Tasks:
- a) Summarize the fantasy football projections in two sentences.
- b) Proceed with the fantasy football projections from their last line onward, keeping their style.

Selected extract:
Note: all points are calculated with PPR scoring
Team Reception Breakdown

Josh Allen: 192.32 total, 12.0 ppg (270/475 passing, 3183 yards, 19 TD, 13 INT; 150 yards rushing, 1 TD, 3 fumbles lost)
I had Allen as the likely starter before McCarron went down, but with McCarron’s injury it just seems like destiny for Allen to be under center come week 1. However, it would not be surprising to see Allen come in dead last among starting QBs in fantasy. The offensive line is worse than last year, there’s little in the way of receiving talent or depth, and LeSean McCoy is starting to get up there in both miles and age. This is not going to be a high scoring offense, and what little they do get will likely come on the back of the running game. Allen also has a penchant for turnovers, which his receivers will not help him overcome. Allen is best left on waivers to start the season.

LeSean McCoy: 271.6 total, 17.0 ppg (275 carries, 1128 yards, 8 TD, 1 fumble lost; 60 Rec, 468 yards, 1 TD)
Chris Ivory: 117.8 total, 7.4 ppg (125 carries, 488 yards, 6 TD, 2 fumbles lost; 20 Rec, 170 yards, 0 TD)

Given data:
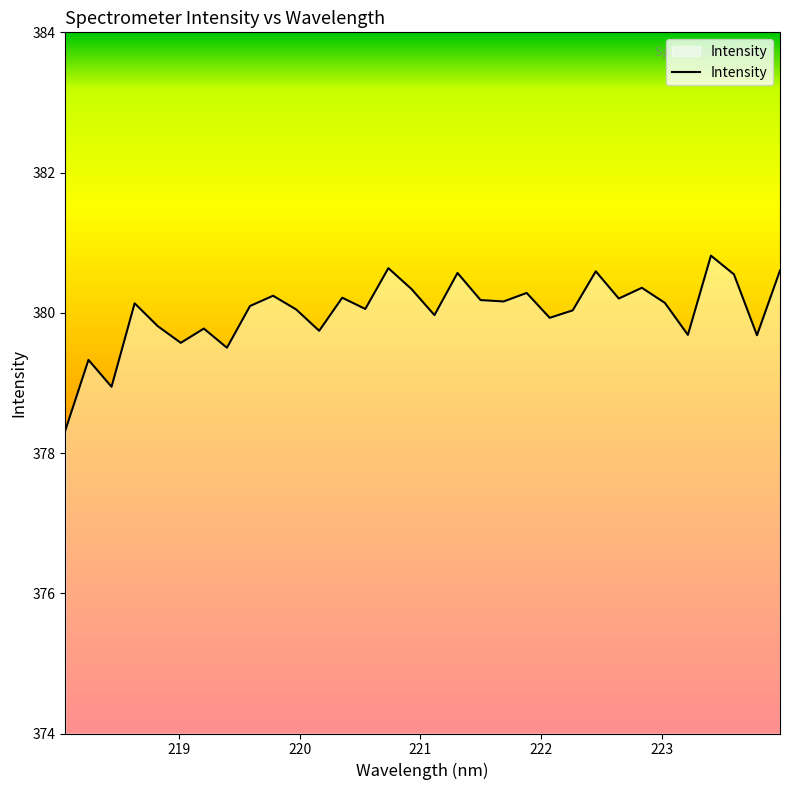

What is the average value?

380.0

...

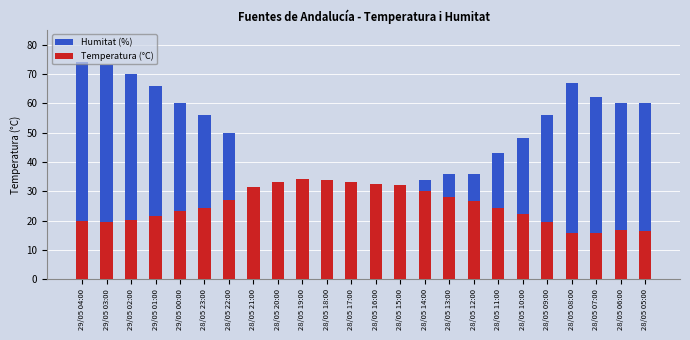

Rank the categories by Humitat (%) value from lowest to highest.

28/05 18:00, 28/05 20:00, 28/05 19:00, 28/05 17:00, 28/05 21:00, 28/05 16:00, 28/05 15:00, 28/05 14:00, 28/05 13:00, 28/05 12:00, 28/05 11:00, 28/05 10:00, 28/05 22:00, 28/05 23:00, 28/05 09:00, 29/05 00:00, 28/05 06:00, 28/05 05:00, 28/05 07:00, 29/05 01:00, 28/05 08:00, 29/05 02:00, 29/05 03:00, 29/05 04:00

Answers to the problems:
- a) Under PPR scoring, Josh Allen is projected for 192.32 points (12.0 per game), and though McCarron's injury makes him seem destined to start in week 1, he could finish last among starting quarterbacks because of a worse offensive line, little receiving talent or depth, an aging LeSean McCoy, and his penchant for turnovers, so he is best left on waivers. McCoy is projected for 271.6 points (17.0 per game) and Chris Ivory for 117.8 points (7.4 per game).

- b)
I wouldn’t worry about Shady’s legal situation. Regardless of what might eventually come of it, the whole thing is a mess right now so any suspension he might get won’t be at least until next year. What I’m more concerned about is Shady’s age and mileage. The guy has been a workhorse back for most of a decade and is now 30. He’s shown surprising longevity so far, but it can only last so long. It doesn’t help him that Buffalo really doesn’t have much of an offense outside the running game, and even there they made McCoy’s like more difficult by downgrading the offensive line. He should still see the volume to be a back end RB1, but he could be risky if the wheels finally do fall off. The Bills also brought in Chris Ivory as McCoy’s new backup. Ivory will primarily be a handcuff, but may actually hold some standalone value as a short yardage back if the Bills try to preserve McCoy. You could do worse with a late round flyer.

Kelvin Benjamin: 171.0 total, 10.7 ppg (50 Rec, 750 yards, 8 TD, 1 fumble lost)
Jeremy Kerley: 65.5 total, 4.1 ppg (30 Rec, 315 yards, 1 TD, 1 fumble lost)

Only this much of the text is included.